In light of this he went on to admit that he did not know "whether directness, truth, and the democratic spirit will succeed." He was wise enough to grasp the fundamental thing of which we seem to have lost sight: "But I do know how not not succeed, which is by choosing means that contradict the ends." It is axiomatic that ends do not justify means, which is the formal way of stating something we all know- the road to hell is paved with good intentions.

Politics, in a nut shell, is about ends and means. Ends are what you set out to accomplish and the means are how you go about accomplishing your chosen ends. It seems to me we are losing the ability to distinguish means from ends, let alone judging between proposed ends or evaluating means. Even more problematic, both parties nearly always agree on ends, as if these are given and represent the demos, the people. They tend to differ, when they differ at all, on means. In the candidacies of Bernie Sanders and to a lesser degree of Donald Trump, we've seen some assertion by the people of desired ends that seem at odds with those that are imposed.

Any chance of success, Havel continued, tests on striving "for decency, reason, responsibility, sincerity, civility, and tolerance." The only acceptable way of striving "is decently, reasonably, responsibly, sincerely, civilly, and tolerantly." For the leader what matters, according to Havel, is not to long for or love power because this makes you willing to do anything to gain it and keep it. "I see the only way forward in that old, familiar injunction: 'live in the truth.'"

Our politics seems to me devoid of the truth. A recent article in the 8 September 2016 issue of The Economist, "Art of the lie," discussed our increasing disregard for the truth despite having access to so much information.
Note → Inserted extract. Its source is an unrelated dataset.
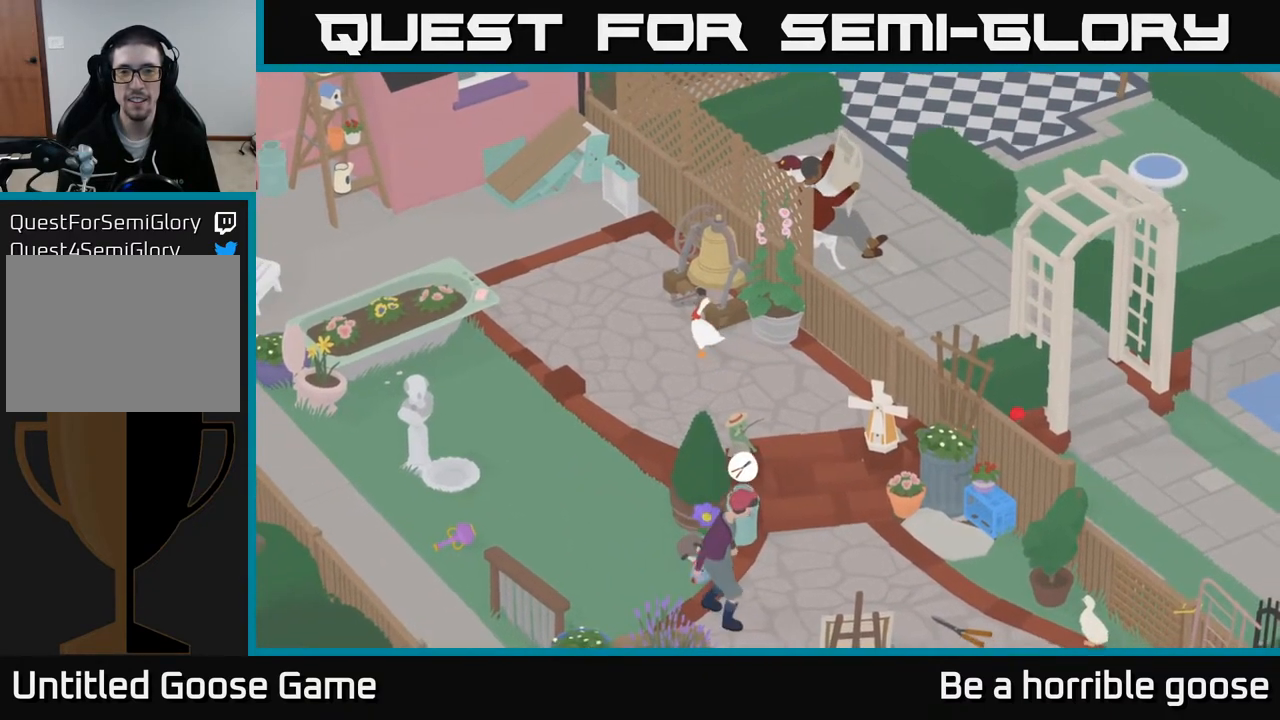
{"buttons": ["L2"], "left_stick": "center", "right_stick": "center", "events": [[67, "left_stick", "up"], [300, "L2", "down"], [500, "left_stick", "center"]]}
All one needs to do to verify this is not only consider our compulsive need to fact check, but to think about how dishonest fact-checking has become. Maybe we've simply forgotten, or have never learned, how to think as human beings. While what is presented as a fact can be true or false in and of itself, a fact does not constitute the truth, which can only be reached by making a judgment. It is a complex, not a simple process. Havel grasped "that morality is, in fact, hidden in everything." This is why he never tired of arguing that art and culture must play a central role in society. It seems he grasped that beauty is what translates truth into goodness and that the Good, elusive though it be, is radiantly beautiful.

"Hope," Havel insisted in his book length interview with Karel Hvizdala, translated into English under the title Disturbing the Peace, "is definitely not the same thing as optimism. It is not the conviction that something will turn out well, but the certainty that something makes sense regardless of how it turns out."